Selenskyj zu Schlägen bei Moskau und Kriegstag 1606: Neue Rückschläge für Russland.
Lage an der Front
Nach Angaben von UATV: Am 18. Juli 2023, dem 1606. Tag des groß angelegten russischen Angriffskrieges gegen die Ukraine, meldete Präsident Wolodymyr Selenskyj erfolgreiche Angriffe der ukrainischen Streitkräfte auf russische Militärziele. Dabei hob er hervor, dass die Schläge Versorgungseinrichtungen der russischen Armee trafen – insbesondere in der Nähe von Moskau und in der Region Tambow. Dies zeigt, wie die Ukraine gezielt die logistischen Strukturen des Gegners schwächt.
Selenskyj betonte, dass das 17. Korps der ukrainischen Streitkräfte monatlich bis zu 7.000 Verluste auf russischer Seite verursacht. Er habe die Lage ausführlich mit den Kommandeuren der ukrainischen Korps besprochen, mit Fokus auf jene Frontabschnitte, wo extrem heftige Kämpfe toben.
Diplomatische Bemühungen
Darüber hinaus erklärte Selenskyj:
„Russland hat längst die Möglichkeit, zur Diplomatie überzugehen und seine Aggression zu beenden.“Er betonte, dass man intensiv mit Partnern zusammenarbeite, um Lieferabkommen für Raketen und andere spezielle Waffentypen zu erfüllen.

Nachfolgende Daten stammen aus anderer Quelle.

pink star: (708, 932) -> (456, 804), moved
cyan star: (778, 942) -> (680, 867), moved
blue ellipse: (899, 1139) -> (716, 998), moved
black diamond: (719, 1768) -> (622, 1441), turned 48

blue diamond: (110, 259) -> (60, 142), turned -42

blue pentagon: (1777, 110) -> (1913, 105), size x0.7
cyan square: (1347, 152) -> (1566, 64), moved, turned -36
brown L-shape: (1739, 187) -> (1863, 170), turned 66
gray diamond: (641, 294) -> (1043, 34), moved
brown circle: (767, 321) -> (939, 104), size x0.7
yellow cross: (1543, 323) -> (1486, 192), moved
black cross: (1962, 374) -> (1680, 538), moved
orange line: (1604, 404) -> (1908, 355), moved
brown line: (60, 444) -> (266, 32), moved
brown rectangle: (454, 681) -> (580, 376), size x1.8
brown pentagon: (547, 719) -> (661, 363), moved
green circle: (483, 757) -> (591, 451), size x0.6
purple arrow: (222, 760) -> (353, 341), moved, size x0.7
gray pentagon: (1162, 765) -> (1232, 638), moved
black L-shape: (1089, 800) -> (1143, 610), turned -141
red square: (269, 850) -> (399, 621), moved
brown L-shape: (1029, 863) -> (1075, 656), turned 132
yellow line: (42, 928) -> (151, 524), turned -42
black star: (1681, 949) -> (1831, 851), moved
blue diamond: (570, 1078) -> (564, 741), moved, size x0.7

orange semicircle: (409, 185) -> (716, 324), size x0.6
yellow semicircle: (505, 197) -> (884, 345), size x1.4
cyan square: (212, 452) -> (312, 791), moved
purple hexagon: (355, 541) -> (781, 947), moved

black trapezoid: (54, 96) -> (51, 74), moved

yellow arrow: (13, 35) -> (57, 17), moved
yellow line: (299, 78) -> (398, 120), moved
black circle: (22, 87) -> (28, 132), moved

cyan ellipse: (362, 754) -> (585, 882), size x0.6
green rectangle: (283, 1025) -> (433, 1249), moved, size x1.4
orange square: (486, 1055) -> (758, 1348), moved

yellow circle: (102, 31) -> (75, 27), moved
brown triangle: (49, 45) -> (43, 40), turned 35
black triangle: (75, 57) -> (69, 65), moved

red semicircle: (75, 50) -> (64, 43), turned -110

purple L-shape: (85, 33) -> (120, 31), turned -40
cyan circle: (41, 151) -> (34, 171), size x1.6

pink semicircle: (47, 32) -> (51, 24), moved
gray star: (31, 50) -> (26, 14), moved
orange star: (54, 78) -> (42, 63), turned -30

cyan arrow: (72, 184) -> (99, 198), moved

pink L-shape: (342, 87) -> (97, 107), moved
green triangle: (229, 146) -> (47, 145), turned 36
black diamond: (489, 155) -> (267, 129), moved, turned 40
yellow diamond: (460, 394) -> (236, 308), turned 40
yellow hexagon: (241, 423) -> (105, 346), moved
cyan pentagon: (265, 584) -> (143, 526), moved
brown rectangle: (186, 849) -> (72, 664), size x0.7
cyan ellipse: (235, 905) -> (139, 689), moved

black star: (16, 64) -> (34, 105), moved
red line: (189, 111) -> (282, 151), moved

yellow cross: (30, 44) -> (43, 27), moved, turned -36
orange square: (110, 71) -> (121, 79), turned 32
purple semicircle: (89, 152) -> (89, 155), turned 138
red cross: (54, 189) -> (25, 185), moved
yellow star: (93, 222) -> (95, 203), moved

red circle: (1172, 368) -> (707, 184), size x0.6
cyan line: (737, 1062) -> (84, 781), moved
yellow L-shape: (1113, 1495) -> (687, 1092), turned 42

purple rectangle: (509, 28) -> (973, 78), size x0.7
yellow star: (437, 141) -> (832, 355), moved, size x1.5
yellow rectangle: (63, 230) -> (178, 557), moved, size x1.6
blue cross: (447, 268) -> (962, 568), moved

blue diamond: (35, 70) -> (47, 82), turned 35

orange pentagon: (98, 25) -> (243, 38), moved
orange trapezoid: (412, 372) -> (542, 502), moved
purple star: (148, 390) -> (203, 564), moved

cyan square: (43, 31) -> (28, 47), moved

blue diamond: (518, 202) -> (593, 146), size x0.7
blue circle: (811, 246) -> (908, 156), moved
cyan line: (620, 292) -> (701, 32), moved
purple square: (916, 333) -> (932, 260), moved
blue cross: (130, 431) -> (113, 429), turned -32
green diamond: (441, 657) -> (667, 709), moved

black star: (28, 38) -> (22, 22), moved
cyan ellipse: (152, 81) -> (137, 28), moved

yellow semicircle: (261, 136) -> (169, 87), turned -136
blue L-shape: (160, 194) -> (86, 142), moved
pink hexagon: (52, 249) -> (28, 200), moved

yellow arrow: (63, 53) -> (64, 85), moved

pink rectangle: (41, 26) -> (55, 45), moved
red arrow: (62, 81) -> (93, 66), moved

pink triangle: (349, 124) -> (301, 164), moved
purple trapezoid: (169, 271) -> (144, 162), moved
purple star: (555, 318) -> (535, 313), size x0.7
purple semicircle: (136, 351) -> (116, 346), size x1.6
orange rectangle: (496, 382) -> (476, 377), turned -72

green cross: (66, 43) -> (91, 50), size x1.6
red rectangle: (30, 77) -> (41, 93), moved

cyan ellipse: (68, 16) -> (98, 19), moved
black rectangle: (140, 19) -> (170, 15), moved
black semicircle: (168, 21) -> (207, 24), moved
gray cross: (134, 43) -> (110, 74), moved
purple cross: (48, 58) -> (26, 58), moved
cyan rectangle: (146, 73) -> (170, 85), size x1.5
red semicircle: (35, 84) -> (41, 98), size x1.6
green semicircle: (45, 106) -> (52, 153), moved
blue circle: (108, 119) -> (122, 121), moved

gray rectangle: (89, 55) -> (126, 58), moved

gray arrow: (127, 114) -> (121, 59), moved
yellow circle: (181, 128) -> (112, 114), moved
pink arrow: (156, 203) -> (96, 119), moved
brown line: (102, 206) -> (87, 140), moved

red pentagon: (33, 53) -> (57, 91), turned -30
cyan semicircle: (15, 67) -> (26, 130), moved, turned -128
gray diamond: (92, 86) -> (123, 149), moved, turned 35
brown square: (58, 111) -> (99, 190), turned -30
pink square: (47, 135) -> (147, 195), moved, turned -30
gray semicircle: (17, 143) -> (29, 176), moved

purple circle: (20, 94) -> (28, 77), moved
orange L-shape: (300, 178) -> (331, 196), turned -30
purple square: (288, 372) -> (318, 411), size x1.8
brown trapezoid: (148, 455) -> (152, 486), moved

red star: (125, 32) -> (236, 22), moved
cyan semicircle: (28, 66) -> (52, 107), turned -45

„Entscheidungen zur Armee werden erarbeitet werden,“so der Präsident mit Blick auf die nächsten Schritte zur Sicherung der ukrainischen Verteidigungsfähigkeit.
Die Aussagen Selenskyjs unterstreichen die aktiven Operationen der ukrainischen Truppen an der Front und ihre Fähigkeit, dem Gegner erhebliche Verluste zuzufügen. Die Nennung konkreter Regionen wie Moskau und Tambow belegt, dass die ukrainischen Streitkräfte Angriffe tief im feindlichen Hinterland durchführen können. Die anhaltende diplomatische Arbeit der Ukraine zeigt zudem das Bestreben nach einer friedlichen Lösung – doch angesichts der fortgesetzten Kampfhandlungen bleibt die Lage angespannt und dynamisch.